### SOURCE INFORMATION
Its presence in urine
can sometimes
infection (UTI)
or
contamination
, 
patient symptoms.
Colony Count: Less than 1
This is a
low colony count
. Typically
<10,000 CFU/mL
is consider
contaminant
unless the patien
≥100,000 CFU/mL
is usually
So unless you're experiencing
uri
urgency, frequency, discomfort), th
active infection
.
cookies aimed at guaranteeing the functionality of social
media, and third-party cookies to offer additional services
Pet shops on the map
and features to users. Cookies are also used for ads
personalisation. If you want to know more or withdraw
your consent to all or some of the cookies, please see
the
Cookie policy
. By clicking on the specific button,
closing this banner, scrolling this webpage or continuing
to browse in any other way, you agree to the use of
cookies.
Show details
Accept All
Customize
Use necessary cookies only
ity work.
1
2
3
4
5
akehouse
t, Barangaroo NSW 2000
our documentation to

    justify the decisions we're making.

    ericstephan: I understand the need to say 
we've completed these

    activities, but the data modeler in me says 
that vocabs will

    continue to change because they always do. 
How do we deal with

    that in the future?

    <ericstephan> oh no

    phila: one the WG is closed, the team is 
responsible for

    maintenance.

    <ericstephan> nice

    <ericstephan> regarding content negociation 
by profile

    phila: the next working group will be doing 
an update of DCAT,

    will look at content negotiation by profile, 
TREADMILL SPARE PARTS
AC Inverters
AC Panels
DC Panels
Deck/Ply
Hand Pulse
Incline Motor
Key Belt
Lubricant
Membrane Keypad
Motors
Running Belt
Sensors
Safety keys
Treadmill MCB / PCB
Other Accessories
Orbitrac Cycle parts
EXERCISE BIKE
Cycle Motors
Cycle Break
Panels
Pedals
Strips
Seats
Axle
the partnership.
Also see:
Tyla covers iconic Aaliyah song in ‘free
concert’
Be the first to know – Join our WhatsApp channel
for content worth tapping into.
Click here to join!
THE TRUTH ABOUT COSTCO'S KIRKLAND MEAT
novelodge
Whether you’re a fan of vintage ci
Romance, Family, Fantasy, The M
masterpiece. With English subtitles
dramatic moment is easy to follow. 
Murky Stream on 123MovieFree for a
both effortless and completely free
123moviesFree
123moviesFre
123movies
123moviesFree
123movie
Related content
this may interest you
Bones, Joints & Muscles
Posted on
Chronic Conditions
######
**REQUIRED WORK**
Would you repeat all of the entries exactly?

**YOUR RESPONSE**
Its presence in urine
can sometimes
infection (UTI)
or
contamination
, 
patient symptoms.
Colony Count: Less than 1
This is a
low colony count
. Typically
<10,000 CFU/mL
is consider
contaminant
unless the patien
≥100,000 CFU/mL
is usually
So unless you're experiencing
uri
urgency, frequency, discomfort), th
active infection
.
cookies aimed at guaranteeing the functionality of social
media, and third-party cookies to offer additional services
Pet shops on the map
and features to users. Cookies are also used for ads
personalisation. If you want to know more or withdraw
your consent to all or some of the cookies, please see
the
Cookie policy
. By clicking on the specific button,
closing this banner, scrolling this webpage or continuing
to browse in any other way, you agree to the use of
cookies.
Show details
Accept All
Customize
Use necessary cookies only
ity work.
1
2
3
4
5
akehouse
t, Barangaroo NSW 2000
our documentation to

    justify the decisions we're making.

    ericstephan: I understand the need to say 
we've completed these

    activities, but the data modeler in me says 
that vocabs will

    continue to change because they always do. 
How do we deal with

    that in the future?

    <ericstephan> oh no

    phila: one the WG is closed, the team is 
responsible for

    maintenance.

    <ericstephan> nice

    <ericstephan> regarding content negociation 
by profile

    phila: the next working group will be doing 
an update of DCAT,

    will look at content negotiation by profile, 
TREADMILL SPARE PARTS
AC Inverters
AC Panels
DC Panels
Deck/Ply
Hand Pulse
Incline Motor
Key Belt
Lubricant
Membrane Keypad
Motors
Running Belt
Sensors
Safety keys
Treadmill MCB / PCB
Other Accessories
Orbitrac Cycle parts
EXERCISE BIKE
Cycle Motors
Cycle Break
Panels
Pedals
Strips
Seats
Axle
the partnership.
Also see:
Tyla covers iconic Aaliyah song in ‘free
concert’
Be the first to know – Join our WhatsApp channel
for content worth tapping into.
Click here to join!
THE TRUTH ABOUT COSTCO'S KIRKLAND MEAT
novelodge
Whether you’re a fan of vintage ci
Romance, Family, Fantasy, The M
masterpiece. With English subtitles
dramatic moment is easy to follow. 
Murky Stream on 123MovieFree for a
both effortless and completely free
123moviesFree
123moviesFre
123movies
123moviesFree
123movie
Related content
this may interest you
Bones, Joints & Muscles
Posted on
Chronic Conditions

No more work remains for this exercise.